*Exercise details:*
Extract the text lines from all of the items below, reproducing each line character for character, and leave the pictures out of your answer.
*** Data extracts ***
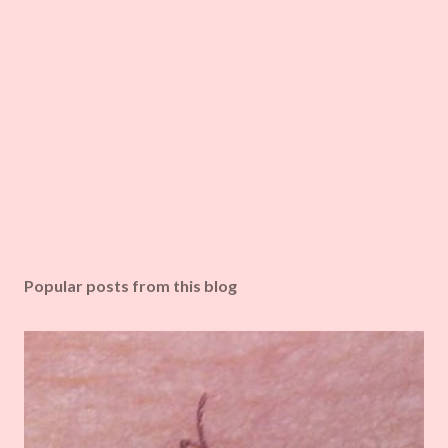
Popular posts from this blog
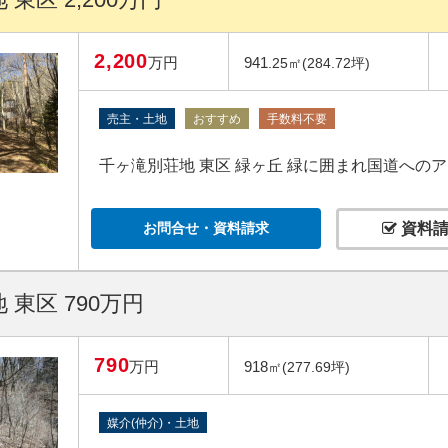
2,200
万円
941
.25㎡(284.72坪)
売主・土地
おすすめ
手数料不要
千ヶ滝別荘地 東区 緑ヶ丘 緑に囲まれ国道への
お問合せ・資料請求
資料請
 東区 790万円
790
万円
918
㎡(277.69坪)
媒介(仲介)・土地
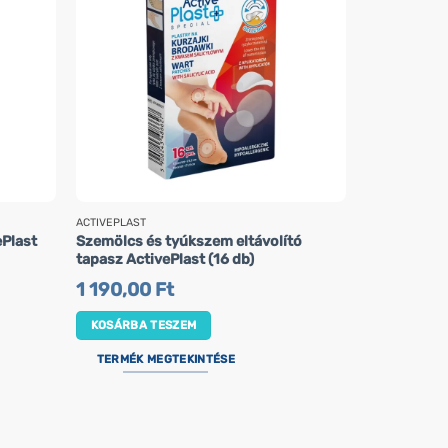
ACTIVEPLAST
ACTIVEPLAST
ePlast
Szemölcs és tyúkszem eltávolító
Hialuronsav
tapasz ActivePlast (16 db)
cm x 5 cm) (
1 190,00
Ft
1 190,00
KOSÁRBA TESZEM
KOSÁRBA 
TERMÉK MEGTEKINTÉSE
TERMÉK M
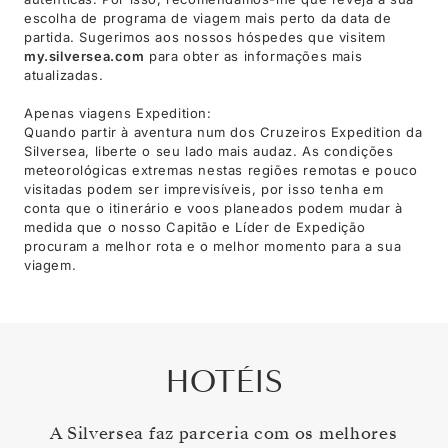
escolha de programa de viagem mais perto da data de
partida. Sugerimos aos nossos hóspedes que visitem
my.silversea.com
para obter as informações mais
atualizadas.
Apenas viagens Expedition:
Quando partir à aventura num dos Cruzeiros Expedition da
Silversea, liberte o seu lado mais audaz. As condições
meteorológicas extremas nestas regiões remotas e pouco
visitadas podem ser imprevisíveis, por isso tenha em
conta que o itinerário e voos planeados podem mudar à
medida que o nosso Capitão e Líder de Expedição
procuram a melhor rota e o melhor momento para a sua
viagem.
HOTÉIS
A Silversea faz parceria com os melhores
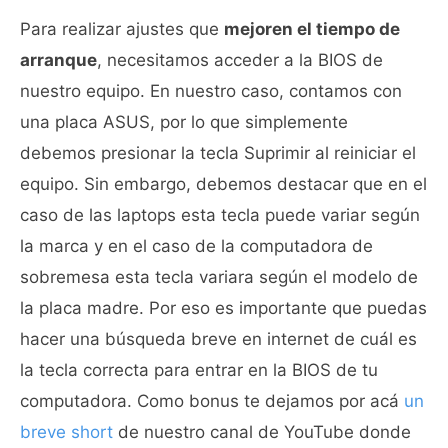
Para realizar ajustes que
mejoren el tiempo de
arranque
, necesitamos acceder a la BIOS de
nuestro equipo. En nuestro caso, contamos con
una placa ASUS, por lo que simplemente
debemos presionar la tecla Suprimir al reiniciar el
equipo. Sin embargo, debemos destacar que en el
caso de las laptops esta tecla puede variar según
la marca y en el caso de la computadora de
sobremesa esta tecla variara según el modelo de
la placa madre. Por eso es importante que puedas
hacer una búsqueda breve en internet de cuál es
la tecla correcta para entrar en la BIOS de tu
computadora. Como bonus te dejamos por acá
un
breve short
de nuestro canal de YouTube donde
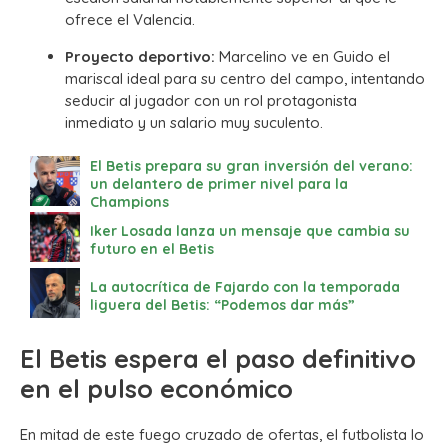
ofrece el Valencia.
Proyecto deportivo:
Marcelino ve en Guido el
mariscal ideal para su centro del campo, intentando
seducir al jugador con un rol protagonista
inmediato y un salario muy suculento.
El Betis prepara su gran inversión del verano:
un delantero de primer nivel para la
Champions
Iker Losada lanza un mensaje que cambia su
futuro en el Betis
La autocrítica de Fajardo con la temporada
liguera del Betis: “Podemos dar más”
El Betis espera el paso definitivo
en el pulso económico
En mitad de este fuego cruzado de ofertas, el futbolista lo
***
*Solved exercise:*
Popular posts from this blog
2,200
万円
941
.25㎡(284.72坪)
売主・土地
おすすめ
手数料不要
千ヶ滝別荘地 東区 緑ヶ丘 緑に囲まれ国道への
お問合せ・資料請求
資料請
 東区 790万円
790
万円
918
㎡(277.69坪)
媒介(仲介)・土地
ACTIVEPLAST
ACTIVEPLAST
ePlast
Szemölcs és tyúkszem eltávolító
Hialuronsav
tapasz ActivePlast (16 db)
cm x 5 cm) (
1 190,00
Ft
1 190,00
KOSÁRBA TESZEM
KOSÁRBA 
TERMÉK MEGTEKINTÉSE
TERMÉK M
escolha de programa de viagem mais perto da data de
partida. Sugerimos aos nossos hóspedes que visitem
my.silversea.com
para obter as informações mais
atualizadas.
Apenas viagens Expedition:
Quando partir à aventura num dos Cruzeiros Expedition da
Silversea, liberte o seu lado mais audaz. As condições
meteorológicas extremas nestas regiões remotas e pouco
visitadas podem ser imprevisíveis, por isso tenha em
conta que o itinerário e voos planeados podem mudar à
medida que o nosso Capitão e Líder de Expedição
procuram a melhor rota e o melhor momento para a sua
viagem.
HOTÉIS
A Silversea faz parceria com os melhores
Para realizar ajustes que
mejoren el tiempo de
arranque
, necesitamos acceder a la BIOS de
nuestro equipo. En nuestro caso, contamos con
una placa ASUS, por lo que simplemente
debemos presionar la tecla Suprimir al reiniciar el
equipo. Sin embargo, debemos destacar que en el
caso de las laptops esta tecla puede variar según
la marca y en el caso de la computadora de
sobremesa esta tecla variara según el modelo de
la placa madre. Por eso es importante que puedas
hacer una búsqueda breve en internet de cuál es
la tecla correcta para entrar en la BIOS de tu
computadora. Como bonus te dejamos por acá
un
breve short
de nuestro canal de YouTube donde
ofrece el Valencia.
Proyecto deportivo:
Marcelino ve en Guido el
mariscal ideal para su centro del campo, intentando
seducir al jugador con un rol protagonista
inmediato y un salario muy suculento.
El Betis prepara su gran inversión del verano:
un delantero de primer nivel para la
Champions
Iker Losada lanza un mensaje que cambia su
futuro en el Betis
La autocrítica de Fajardo con la temporada
liguera del Betis: “Podemos dar más”
El Betis espera el paso definitivo
en el pulso económico
En mitad de este fuego cruzado de ofertas, el futbolista lo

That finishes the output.